## TASK DESCRIPTION
Return every line of the records below verbatim, leaving the pictures out of your answer.

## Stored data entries
<<<<

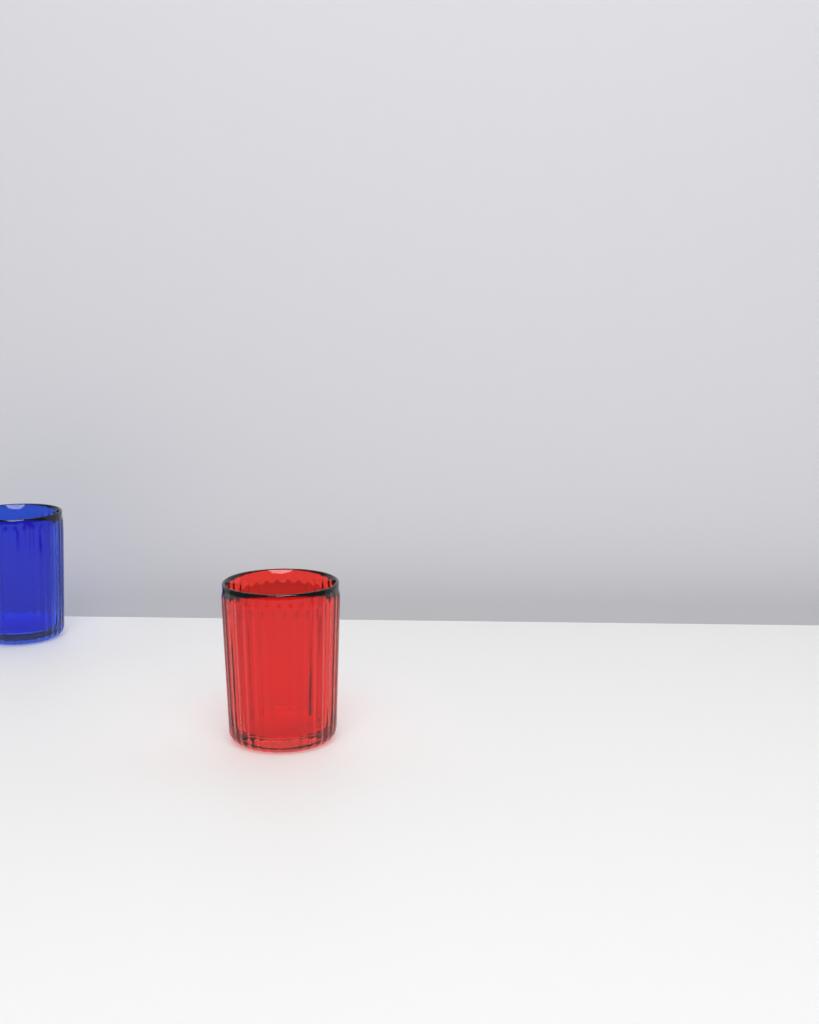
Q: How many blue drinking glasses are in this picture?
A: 1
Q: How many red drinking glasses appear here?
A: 1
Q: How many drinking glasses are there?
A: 2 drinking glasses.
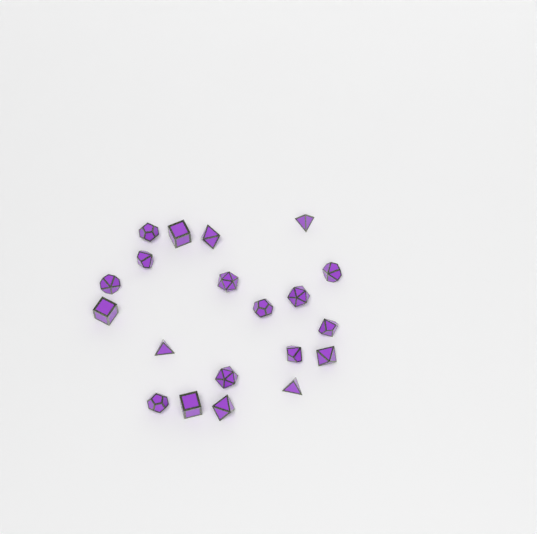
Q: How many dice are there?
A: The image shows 20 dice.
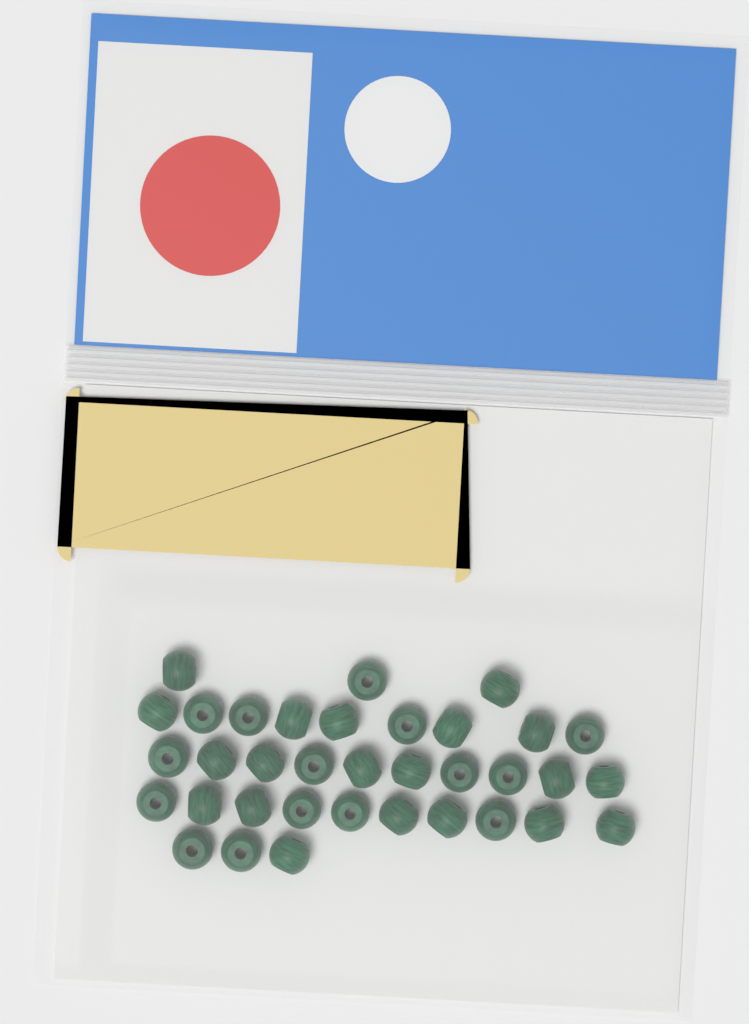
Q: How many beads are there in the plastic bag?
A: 35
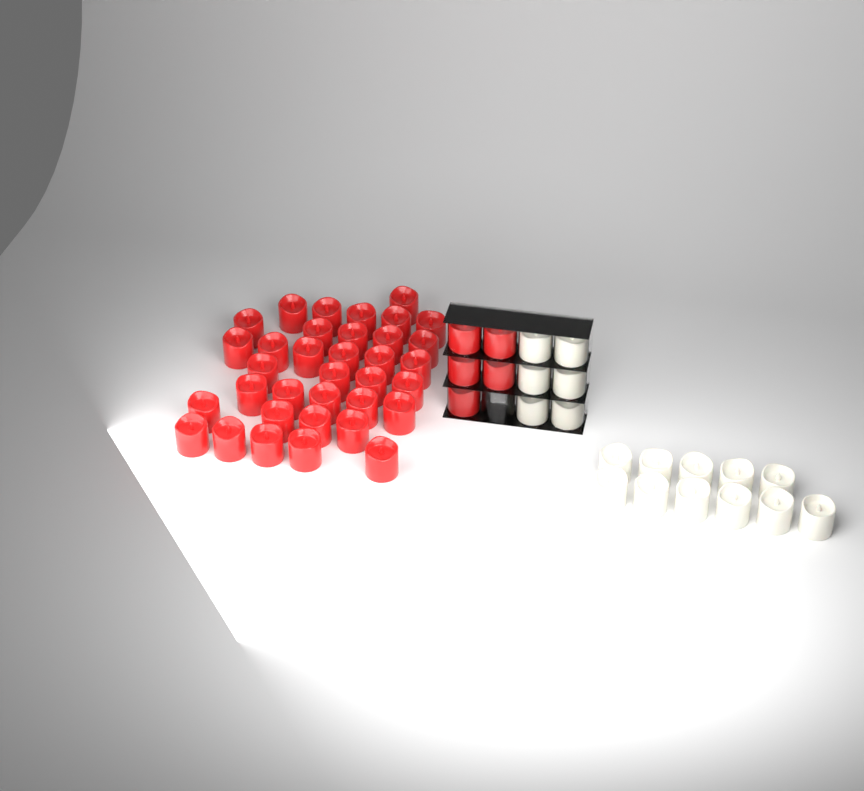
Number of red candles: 40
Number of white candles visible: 17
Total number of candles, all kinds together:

>>>>

## EXERCISE SOLUTION
Q: How many blue drinking glasses are in this picture?
A: 1
Q: How many red drinking glasses appear here?
A: 1
Q: How many drinking glasses are there?
A: 2 drinking glasses.
Q: How many dice are there?
A: The image shows 20 dice.
Q: How many beads are there in the plastic bag?
A: 35
Number of red candles: 40
Number of white candles visible: 17
Total number of candles, all kinds together:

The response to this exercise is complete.